Introduce invece essenziali elementi di chiarezza il passaggio sulla co-pianificazione paesaggistica regionale. La collaborazione delle Regioni con lo Stato, cioè col ministero, non è più auspicata ma diventa obbligatoria. Ministero e Regioni «definiscono d’intesa le politiche per la conservazione e la valorizzazione del paesaggio», «cooperano nella definizione di indirizzi e criteri riguardanti l’attività di pianificazione territoriale, Nonché nella gestione dei conseguenti interventi». Dunque, criteri univoci, piani paesaggistici regionali dettagliati e prescrittivi (e non di semplice indirizzo per gli Enti locali come il recente Pit toscano), elaborazione congiunta. Nei casi di interventi edilizi in aree vincolate - e sono tanti visto che il 47 per cento del Belpaese è coperto da vincoli paesaggistici - le Soprintendenze hanno il potere di esprimere un parere preventivo vincolante e comunque obbligatorio. Nel termine però di 45 giorni.
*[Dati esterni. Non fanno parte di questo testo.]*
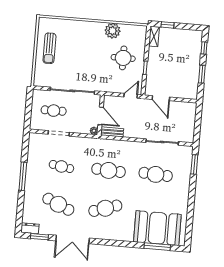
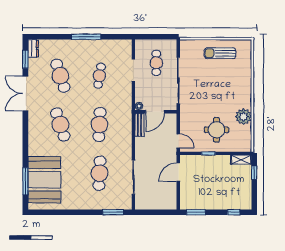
window: (202, 74) -> (196, 212), moved
cafe table: (58, 204) -> (60, 76), turned -42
E qui nasce una questione centrale che nessun Codice può risolvere, quella cioè dell’inadeguatezza, a volte disperante, dei quadri tecnici delle Soprintendenze territoriali di settore, con pochi e malpagati architetti e ingegneri, gravati, ognuno, di centinaia di pratiche, e quindi di controlli, sopralluoghi, verifiche, pareri, ecc. Il ministro Rutelli ha fatto bene a inserire in questi atti legislativi anche il finanziamento, per 15 milioni annui, dell’abbattimento di abusi e di ecomostri. Ma chi verrà dopo di lui al Collegio Romano dovrà assolutamente dedicare i propri sforzi non alla moltiplicazione delle Soprintendenze, bensì al potenziamento esclusivamente tecnico-scientifico, strutturale degli organismi territoriali esistenti ai quali il Codice, in questa nuova e strategica versione, ridà un ruolo e un potere in nome della Costituzione e della bellezza. Ruolo che però va esercitato con quadri e strumenti adeguati. Altrimenti sarà la solita Italia che sforna buone leggi e poi non attrezza uomini e uffici per attuarle, provocando soltanto frustrazione e sfiducia. Oltre al massacro in atto del Belpaese. Provocato, come ognun sa, da un meccanismo infernale inserito nella legge finanziaria, in base al quale - cancellando una saggia norma della legge Bucalossi del 1977 - si consente ai Comuni di utilizzare gli introiti da oneri di urbanizzazione, Ici e altro al 50 per cento per la spesa corrente e al 25 per cento per manutenzioni e non esclusivamente, invece, per spese di investimento. Col risultato di seminare di cantieri edili i più straordinari paesaggi e di suicidarsi sul piano del turismo internazionale. Un bell’esempio di cretinismo politico-culturale. Quindi, a buone, magari ottime leggi come questa facciamo seguire tecnici e mezzi qualificati per attuarle seriamente e rapidamente. Nell’interesse pubblico e in quello privato.